# Marooned in Chicago



## Stuck (Feb 6, 2017)

Empire Builder 7/27 - passengers departing Chicago today, 6Feb, with destinations beyond St Paul were held off the train.

Amtrak "advised" that Greyhound was an option and would accept Amtrak tickets. Others, with time and money, decided to take other Amtrak routes, others cancelled their plans and still others found alternative transportation to their destinations.

For those, myself included, who remained Amtrak is overnighting us on sleeper cars in Chicago. No meals are being provided.

Question about the regulations as to what Amtrak is required to provide, if anything, regarding sleeping accomodations and meals. Does anyone know? Or can point the right direction.

Thank you


----------



## Ryan (Feb 6, 2017)

Basically, they owe you nothing. From the Terms and Conditions:



> Amtrak may, in the event of a force majeure event, without notice, cancel, terminate, divert, postpone or delay any train or the right of carriage without liability except to issue a refund. The refund will be made in the original form of payment in accordance with refund rules for any unused portion of the ticket.
> 
> Force Majeure Event means:
> 
> Any condition beyond Amtrak's control including, but without limitation, meteorological conditions, acts of nature, riots, civil commotion, embarges, wars, hostilities, or distrubances - actual, threatened, or reported. Also, because of any delay, demand, circumstances or requirement due, directly or indirectly to such conditions, or


----------



## Triley (Feb 8, 2017)

Why would Amtrak be required to provide anything, even the sleeping car to sleep in? It wasn't Amtrak's decision to cancel. The freight companies are forcing Amtrak to cancel due avalanches caused by mother nature (I have seen forecasts of an astonishing 5-6 FEET of snow within a 24 hour period several times within the last month). The airlines wouldn't give time a thing either, except maybe a discount code for a hotel room.


----------



## KmH (Feb 8, 2017)

From conversations I've had on Amtrak western LD trains it seems a lot of passengers don't know Amtrak does not own the tracks.


----------



## jis (Feb 8, 2017)

KmH said:


> From conversations I've had on Amtrak western LD trains it seems a lot of passengers don't know Amtrak does not own the tracks.
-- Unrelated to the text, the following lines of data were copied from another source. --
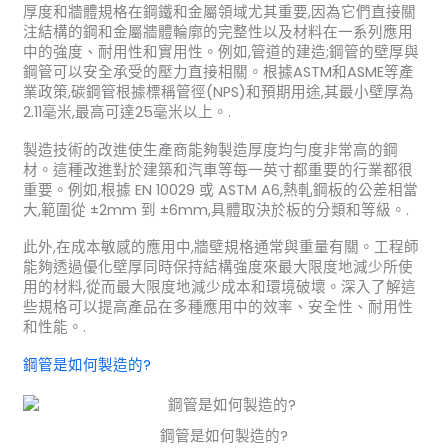
厚度和牆體規格在鋼鐵和金屬領域尤其重要,因為它們直接關
注結構的鋼和金屬牆體輪廓的完整性以及材料在一系列應用
中的強度、耐用性和實用性。例如,管道的建造;鋼管的壁厚與
鋼管可以安全承受的壓力直接相關。根據ASTM和ASME等產
業政策,碳鋼管根據標稱管徑(NPS)和預期用途,其最小壁厚為
2.11毫米,最高可達25毫米以上。.
製造技術的改進使生產商能夠製造厚度均勻度非常高的鋼
材。這種改進對於建築和汽車等每一英寸都重要的行業都很
重要。例如,根據 EN 10029 或 ASTM A6,熱軋鋼板的公差相當
大,範圍從 ±2mm 到 ±6mm,具體取決於板的分類和等級。.
此外,在成本敏感的應用中,牆壁規格通常與重量有關。工程師
能夠透過優化壁厚同時保持結構強度來最大限度地減少所使
用的材料,從而最大限度地減少成本和環境破壞。深入了解這
些規格可以提高產品在多種應用中的效率、安全性、耐用性
和性能。.
鋼管是如何製造的?
鋼管是如何製造的?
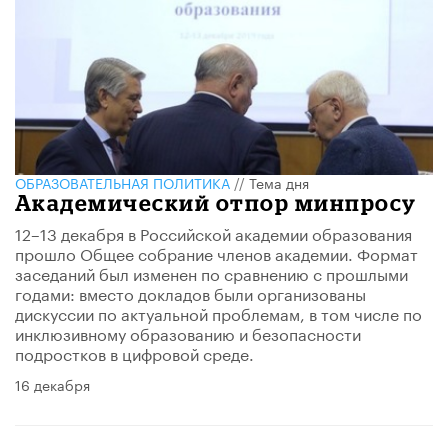
ОБРАЗОВАТЕЛЬНАЯ ПОЛИТИКА
//
Тема дня
Академический отпор минпросу
12–13 декабря в Российской академии образования
прошло Общее собрание членов академии. Формат
заседаний был изменен по сравнению с прошлыми
годами: вместо докладов были организованы
дискуссии по актуальной проблемам, в том числе по
инклюзивному образованию и безопасности
подростков в цифровой среде.
16 декабря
I think track ownership is a red herring in this case. This is a straight case of Force Majeure, and irrespective of who owns what Force Majeure releases one from a transportation contract.
Out of the goodness of its heart or concern for their reputation an outfit may decide to do some stuff for its customers, but they don't really have to, if they so choose. For example, most reputable transportation outfits won't just leave you in the middle of nowhere, though some less than reputable outfits have been known to do so in the past. But if you are nicely located in a large city and a service cannot be run to your ultimate destination immediately, you may be offered transportation at some point when it starts running again or be allowed to get refund for the portion that could not be served within a stipulated number of hours of the original schedule. I don't know if there are any specific rules about the number of hours for trains, but there are clearly spelled out rules for air travel.


----------



## Devil's Advocate (Feb 8, 2017)

Terms and conditions that only one party is permitted to create, modify, and interpret do not represent a immutable final disposition on their own. If a common carrier acts in an especially unreasonable or irresponsible manner they can still be taken to court and potentially suffer corrective actions. That being said the bar is set pretty high for making a case in this manner. For instance, if Amtrak had abandoned you in a remote location without alternative transportation and where there was no practical method for acquiring your own nourishment you might have a case. However, in this situation you were providing lodging in a major city where you could choose fly or rent a car or take a bus or simply wait for the next train. Since food and other services are plentiful in a location like Chicago the courts would almost certainly consider Amtrak to be in full compliance with all reasonable expectations and interpretations.


----------



## anuenue (Feb 8, 2017)

This is a situation where trip insurance would be valuable, I suppose. Even if insurance wasn't purchased, many credit cards provide trip protection when used to purchase travel tickets.


----------



## Lonestar648 (Feb 10, 2017)

Weather created delays or cancellations, the company has not responsibility for accommodations or food. I remember a few times when United cancelled their flights due to weather, the airport closed the terminal forcing all the passengers to the ticket lines or curb. Very few airports care about the passengers stranded by weather, because the airlines could care less, they have no legal responsibility. If Amtrak provides anything in a weather related situation, it is because they care about the Sleeper passengers. Imagine if some in Congress realized they were spending money when they didn't have to, they would throw a fit.


----------